DOCUMENT SECTION:
####################

The book shows how both discourses and struggles around the right to water have opened new perspectives and possibilities in water governance, fostering new collective and moral claims for water justice, while effecting changes in laws and policies around the world. In light of the 2010 UN ratification on the human right to water and sanitation, shifts have taken place in policy, legal frameworks, local implementation, as well as in national dialogues. Chapters in the book illustrate the novel ways in which the right to water has been taken up in locations drawn globally, highlighting the material politics that are enabled and negotiated through this framework in order to address ongoing water insecurities. This book reflects the urgent need to take stock of debates in light of new concerns around post-neoliberal political developments, the challenges of the Anthropocene and climate change, the transition from the Millennium Development Goals (MDGs) to the Sustainable Development Goals (SDGs), as well as the mobilizations around the right to water in the global North.
This book is essential reading for scholars and students of water governance, environmental policy, politics, geography, and law. It will be of great interest to policymakers and practitioners working in water governance, as well as the human right to water and sanitation.

####################

EXTRACTED RECORDS:
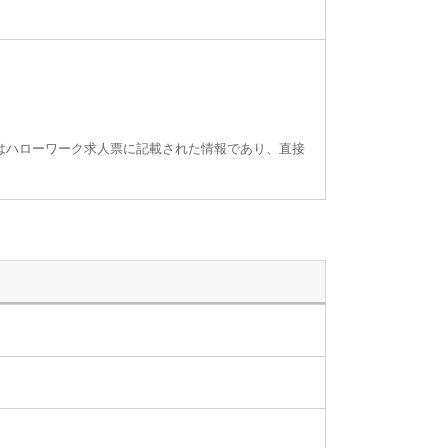
はハローワーク求人票に記載された情報であり、直接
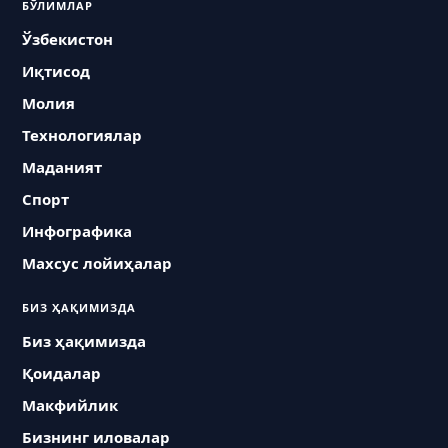
БЎЛИМЛАР
Ўзбекистон
Иқтисод
Молия
Технологиялар
Маданият
Спорт
Инфографика
Махсус лойиҳалар
БИЗ ҲАҚИМИЗДА
Биз ҳақимизда
Қоидалар
Макфийлик
Бизнинг иловалар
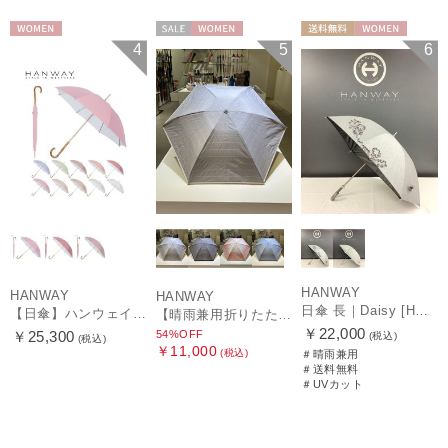
WOMEN
セール
WOMEN
送料無料
WOMEN
4
5
6
HANWAY
HANWAY
HANWAY
日傘 長｜Daisy [HANWAY]
【日傘】ハンウェイ (HANWAY) Pシエスタ 白ラミネート ナチュラルカラー 長傘 オールウェザー 遮光 竹手元 晴雨兼用 UV 日本製
【晴雨兼用折りたたみ日傘】ハンウェイ (HANWAY) Socal Gir（ソーカル・ガール） 暑さ対策、紫外線対策、親骨：～50cm 雨の日OK 遮光 UV 晴雨兼用
￥22,000
54%OFF
￥25,300
(税込)
(税込)
￥11,000
(税込)
＃晴雨兼用
＃送料無料
＃UVカット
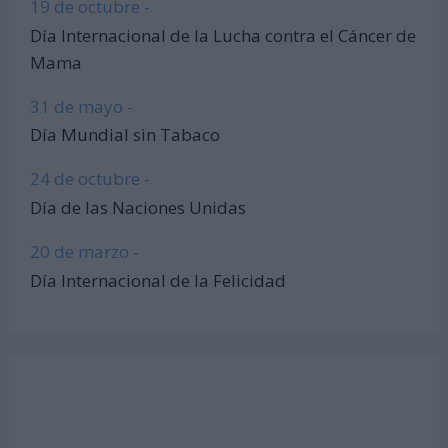
19 de octubre -
Día Internacional de la Lucha contra el Cáncer de
Mama
31 de mayo -
Día Mundial sin Tabaco
24 de octubre -
Día de las Naciones Unidas
20 de marzo -
Día Internacional de la Felicidad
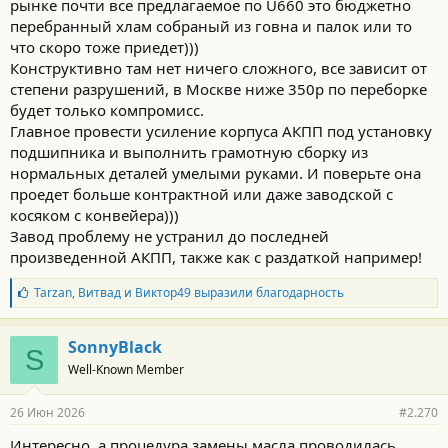
рынке почти все предлагаемое по U660 это бюджетно
перебранный хлам собраный из говна и палок или то
что скоро тоже приедет)))
Конструктивно там нет ничего сложного, все зависит от
степени разрушений, в Москве ниже 350р по переборке
будет только компромисс.
Главное провести усиление корпуса АКПП под установку
подшипника и выполнить грамотную сборку из
нормальных деталей умелыми руками. И поверьте она
проедет больше контрактной или даже заводской с
косяком с конвейера)))
Завод проблему не устранил до последней
произведенной АКПП, также как с раздаткой например!
Б
Tarzan
,
Витвад
и
Виктор49
выразили благодарность
л
а
г
SonnyBlack
S
о
Well-Known Member
д
а
р
26 Июн 2026
#2.270
н
о
Интересно, а процедура замены масла проводилась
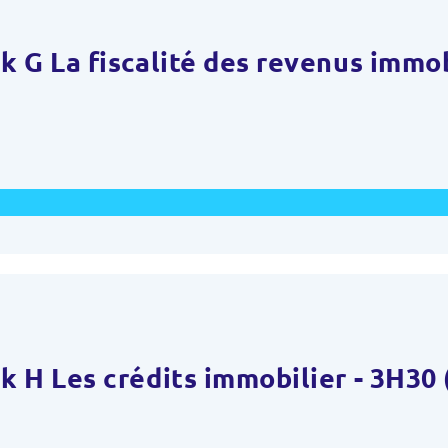
 G La fiscalité des revenus immob
 H Les crédits immobilier - 3H30 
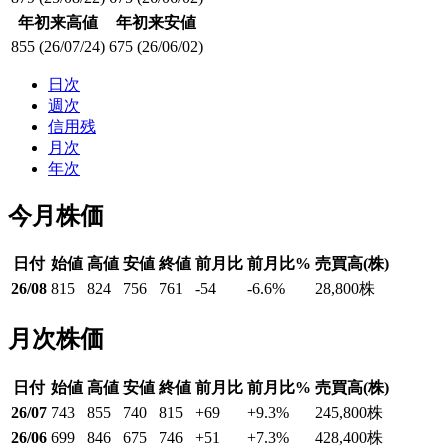
年初来高値
年初来安値
855
(26/07/24)
675
(26/06/02)
日次
週次
信用残
月次
年次
今月株価
日付
始値
高値
安値
終値
前月比
前月比%
売買高(株)
26/08
815
824
756
761
-54
-6.6
%
28,800
株
月次株価
日付
始値
高値
安値
終値
前月比
前月比%
売買高(株)
26/07
743
855
740
815
+69
+9.3
%
245,800
株
26/06
699
846
675
746
+51
+7.3
%
428,400
株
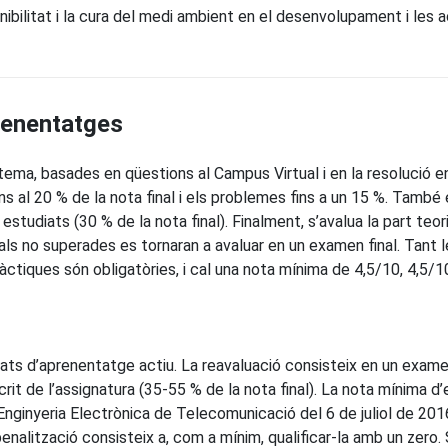
ibilitat i la cura del medi ambient en el desenvolupament i les ac
prenentatges
tema, basades en qüestions al Campus Virtual i en la resolució 
ins al 20 % de la nota final i els problemes fins a un 15 %. També
estudiats (30 % de la nota final). Finalment, s’avalua la part teo
s no superades es tornaran a avaluar en un examen final. Tant l
àctiques són obligatòries, i cal una nota mínima de 4,5/10, 4,5/1
itats d’aprenentatge actiu. La reavaluació consisteix en un exam
crit de l’assignatura (35-55 % de la nota final). La nota mínima
’Enginyeria Electrònica de Telecomunicació del 6 de juliol de 20
penalització consisteix a, com a mínim, qualificar-la amb un zero.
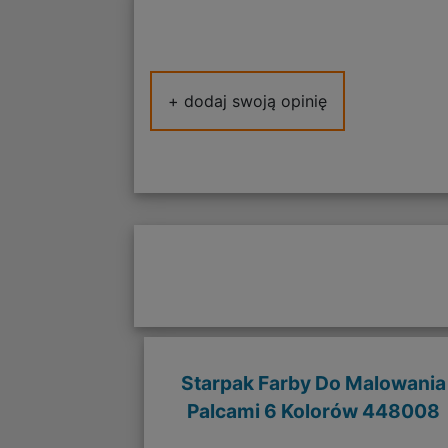
+ dodaj swoją opinię
Starpak Farby Do Malowania
Palcami 6 Kolorów 448008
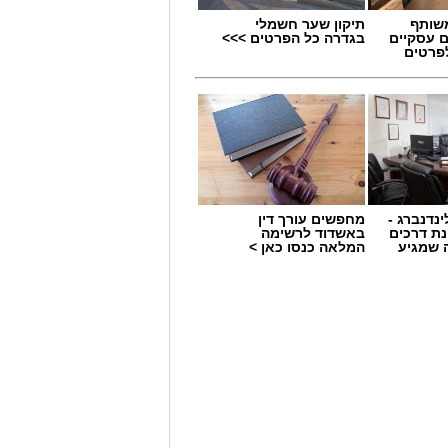
שותף
תיקון שער חשמלי
ם עסקיים
בגדרה כל הפרטים >>>
לפרטים
ינדנברג -
מחפשים עורך דין
 תחום החינוך וההדרכה במוזיאון, לנהל
ת דרכים
באשדוד לרשימה
 שמגיע
המלאה כנסו כאן >
ת, ליצור אירועי תוכן ופרויקטים ייחודיים
 עולם התרבות, החינוך והקהילה.
השכלה גבוהה.
.
ת
ה - אל תשמשו במוצרי
 ואירועי תוכן.
גלו חומרים אסורים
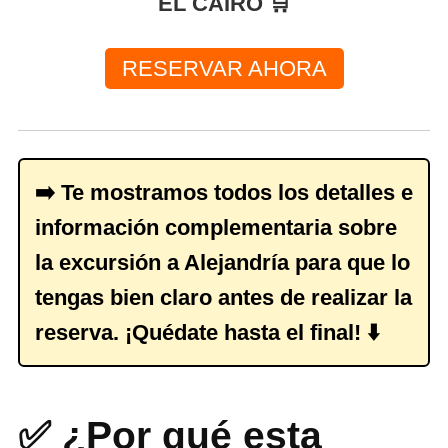
EL CAIRO 🛒
RESERVAR AHORA
➡️ Te mostramos todos los detalles e
información complementaria sobre
la excursión a Alejandría para que lo
tengas bien claro antes de realizar la
reserva. ¡Quédate hasta el final! ⬇️
✅ ¿Por qué esta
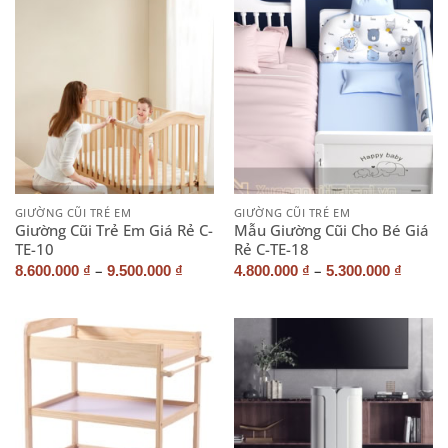
GIƯỜNG CŨI TRẺ EM
GIƯỜNG CŨI TRẺ EM
Giường Cũi Trẻ Em Giá Rẻ C-
Mẫu Giường Cũi Cho Bé Giá
TE-10
Rẻ C-TE-18
–
–
8.600.000
₫
9.500.000
₫
4.800.000
₫
5.300.000
₫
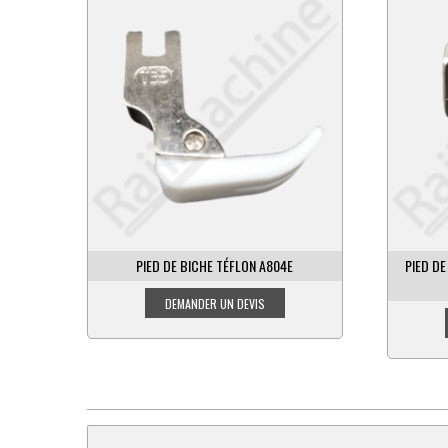
PIED DE BICHE À ROULETTE ZIGZAG 6 MM
PIED DE
A714ZZ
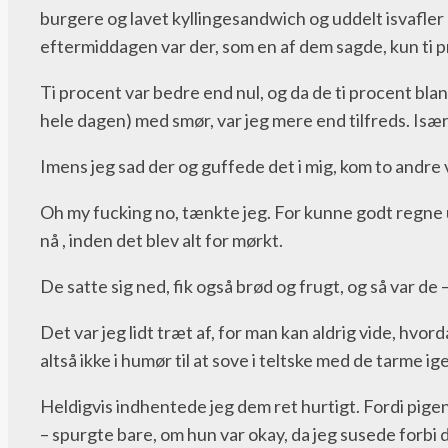
burgere og lavet kyllingesandwich og uddelt isvafler 
eftermiddagen var der, som en af dem sagde, kun ti p
Ti procent var bedre end nul, og da de ti procent bla
hele dagen) med smør, var jeg mere end tilfreds. Isæ
Imens jeg sad der og guffede det i mig, kom to andr
Oh my fucking no, tænkte jeg. For kunne godt regne ud
nå , inden det blev alt for mørkt.
De satte sig ned, fik også brød og frugt, og så var de 
Det var jeg lidt træt af, for man kan aldrig vide, hvord
altså ikke i humør til at sove i teltske med de tarme ig
Heldigvis indhentede jeg dem ret hurtigt. Fordi pigen
– spurgte bare, om hun var okay, da jeg susede forbi d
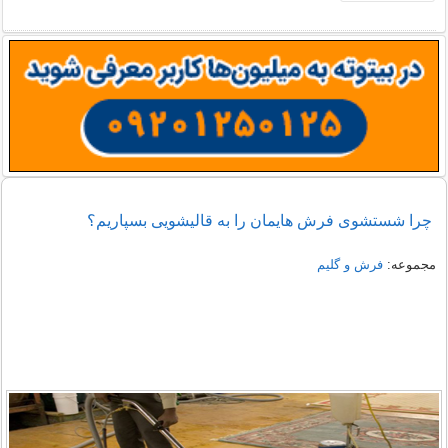
چرا شستشوی فرش هایمان را به قالیشویی بسپاریم؟
مجموعه:
فرش و گلیم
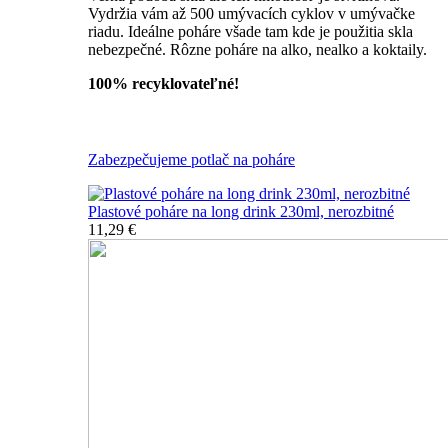
Vydržia vám až 500 umývacích cyklov v umývačke
riadu. Ideálne poháre všade tam kde je použitia skla
nebezpečné. Rôzne poháre na alko, nealko a koktaily.
100% recyklovateľné!
Všetky nerozbitné poháre
Zabezpečujeme potlač na poháre
Plastové poháre na long drink 230ml, nerozbitné
11,29 €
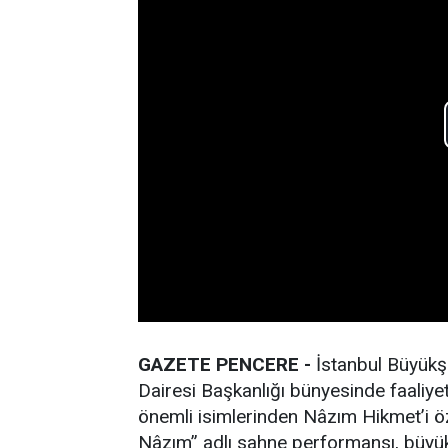
GAZETE PENCERE -
İstanbul Büyükşe
Dairesi Başkanlığı bünyesinde faaliye
önemli isimlerinden Nâzım Hikmet’i öze
Nâzım” adlı sahne performansı, büyük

####################

TASK SET:
(A) According to the book description, in what year did the UN ratify the human right to water and sanitation?
(B) Repeat the part of the book description starting at "This book is" and ending at "water and sanitation.".

SOLUTIONS BY TASK:
(A) 2010

(B)
This book is essential reading for scholars and students of water governance, environmental policy, politics, geography, and law. It will be of great interest to policymakers and practitioners working in water governance, as well as the human right to water and sanitation.